Even though they were not married she travelled as if she was France's first lady. Her spokesman Patrice Biancone said she had learned of the alleged affair from a magazine and had experienced "a big emotional shock".
Doctors have recommended that the former Paris Match journalist needs rest.
And so another set of questions arises: where does that leave the First Lady and do the French people have a right to know? Valerie Trierweiler has an office in the Elysee Palace with six staff - which is popularly known as "Madame's domain" - which is supported by public money.
Very few French politicians have dared step into this minefield, although Jean-Francois Cope, head of the opposition centre-right Union for a Popular Movement (UMP), said it was "disastrous" for the president's image. One columnist warned that when he tried to talk about his economic reforms he would be "inaudible".
The question for the Elysee is whether the president can successfully conduct a news conference tomorrow without awkward questions being asked about his personal life. Even if French journalists shied away from such questions almost certainly they would be asked.

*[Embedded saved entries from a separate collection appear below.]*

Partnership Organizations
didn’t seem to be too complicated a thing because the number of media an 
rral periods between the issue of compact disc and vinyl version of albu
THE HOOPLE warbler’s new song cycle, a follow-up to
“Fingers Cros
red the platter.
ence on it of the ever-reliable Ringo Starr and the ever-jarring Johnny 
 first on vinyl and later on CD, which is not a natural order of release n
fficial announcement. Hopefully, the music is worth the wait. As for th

And yet the future of his presidency depends on the economy. It remains sluggish. In his New Year's message the president said the state was "too heavy, too slow, too costly". So how does he intend to reduce the size of the state? There were hints of lower taxes for all.
Having put up taxes in order to reduce the deficit, will he now reduce spending, and if so how? He promised businesses "a responsibility pact", whereby in exchange for taking on more staff taxes could be lowered. What are the details for such a reform? He spoke of "abuses" in the welfare system, but which ones will be singled out for reform? When he speaks of doing more while spending less, what does he have in mind?
His presidency hangs on the answers.
Will Francois Hollande, like his mentor Francois Mitterrand, reinvent himself as less a socialist and more a social democrat? Will a new, more market-orientated president emerge? Can he cast off the judgement that he is presiding over the "sick man of Europe"?
The risk is that, at some stage, the markets might insist on higher interest rates for buying French debt.
Credibility is the key and the president's personal life has become bound up with that.